Gallstones are a common disease that can affect around 30% of individuals by the time they reach 50 years old. Women are more likely to experience gallstones than men, and women over the age of 40 (entering menopause) are more likely to experience them than their younger counterparts.
The gallbladder is an organ that stores bile, a fluid that is produced by the liver. Bile aids in the digestive process of lipids (fats and fat-soluble vitamins) in the small intestine. It is an important cog in the wheel to maintaining a healthy digestive system. Gallstones form within the gallbladder which is a part of the digestive system, though it is not integral to the digestive system functioning.
Since the Gallbladder only stores the bile and distributes it into the small intestine, but does not actually make it, gallbladder removal surgery, known technically as a ‘cholecystectomy’ is a perfectly safe treatment for gallstones. Just removing the stones will not work as the gallbladder is diseased.
There are two types of surgery for cholecystectomy. The first is called a ‘laparoscopic cholecystectomy’. Completed using keyhole surgery. The second is more invasive and is called an open cholecystectomy.
Gallstones are caused by many factors, and whilst some of these are systemic of lifestyle choices, genetics can also play a part in whether an individual might develop gallstones later in life.

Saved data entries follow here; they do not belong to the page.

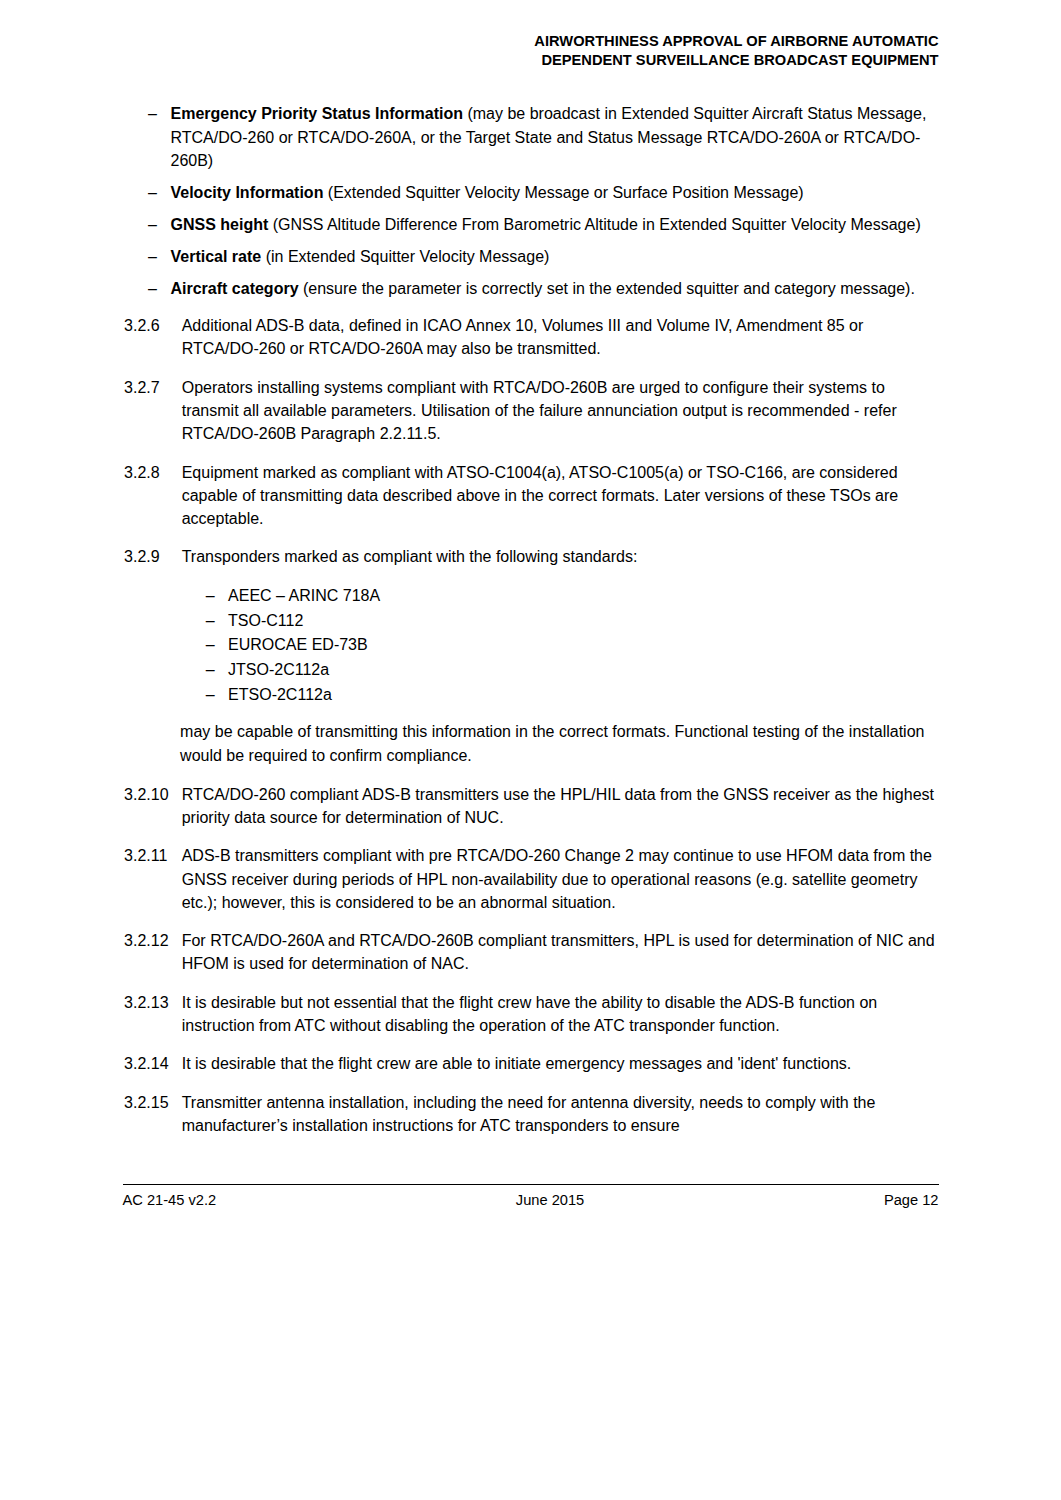AIRWORTHINESS APPROVAL OF AIRBORNE AUTOMATIC
DEPENDENT SURVEILLANCE BROADCAST EQUIPMENT
Emergency Priority Status Information (may be broadcast in Extended Squitter Aircraft Status Message, RTCA/DO-260 or RTCA/DO-260A, or the Target State and Status Message RTCA/DO-260A or RTCA/DO-260B)
Velocity Information (Extended Squitter Velocity Message or Surface Position Message)
GNSS height (GNSS Altitude Difference From Barometric Altitude in Extended Squitter Velocity Message)
Vertical rate (in Extended Squitter Velocity Message)
Aircraft category (ensure the parameter is correctly set in the extended squitter and category message).
3.2.6
Additional ADS-B data, defined in ICAO Annex 10, Volumes III and Volume IV, Amendment 85 or RTCA/DO-260 or RTCA/DO-260A may also be transmitted.
3.2.7
Operators installing systems compliant with RTCA/DO-260B are urged to configure their systems to transmit all available parameters. Utilisation of the failure annunciation output is recommended - refer RTCA/DO-260B Paragraph 2.2.11.5.
3.2.8
Equipment marked as compliant with ATSO-C1004(a), ATSO-C1005(a) or TSO-C166, are considered capable of transmitting data described above in the correct formats. Later versions of these TSOs are acceptable.
3.2.9
Transponders marked as compliant with the following standards:
AEEC – ARINC 718A
TSO-C112
EUROCAE ED-73B
JTSO-2C112a
ETSO-2C112a
may be capable of transmitting this information in the correct formats. Functional testing of the installation would be required to confirm compliance.
3.2.10
RTCA/DO-260 compliant ADS-B transmitters use the HPL/HIL data from the GNSS receiver as the highest priority data source for determination of NUC.
3.2.11
ADS-B transmitters compliant with pre RTCA/DO-260 Change 2 may continue to use HFOM data from the GNSS receiver during periods of HPL non-availability due to operational reasons (e.g. satellite geometry etc.); however, this is considered to be an abnormal situation.
3.2.12
For RTCA/DO-260A and RTCA/DO-260B compliant transmitters, HPL is used for determination of NIC and HFOM is used for determination of NAC.
3.2.13
It is desirable but not essential that the flight crew have the ability to disable the ADS-B function on instruction from ATC without disabling the operation of the ATC transponder function.
3.2.14
It is desirable that the flight crew are able to initiate emergency messages and 'ident' functions.
3.2.15
Transmitter antenna installation, including the need for antenna diversity, needs to comply with the manufacturer’s installation instructions for ATC transponders to ensure
AC 21-45 v2.2
June 2015
Page 12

Rapid weight loss, haematological (blood-related) disorders, obesity and age are all common factors that can contribute to the dysfunction of the gallbladder. This results in gallstones occurring and the need for treatment, often gallbladder removal surgery.
Gallstones form when a super-concentration of bile within the gallbladder solidifies to form stones. The size of a gallstone may vary from that of a grain of sand to the size of a grape.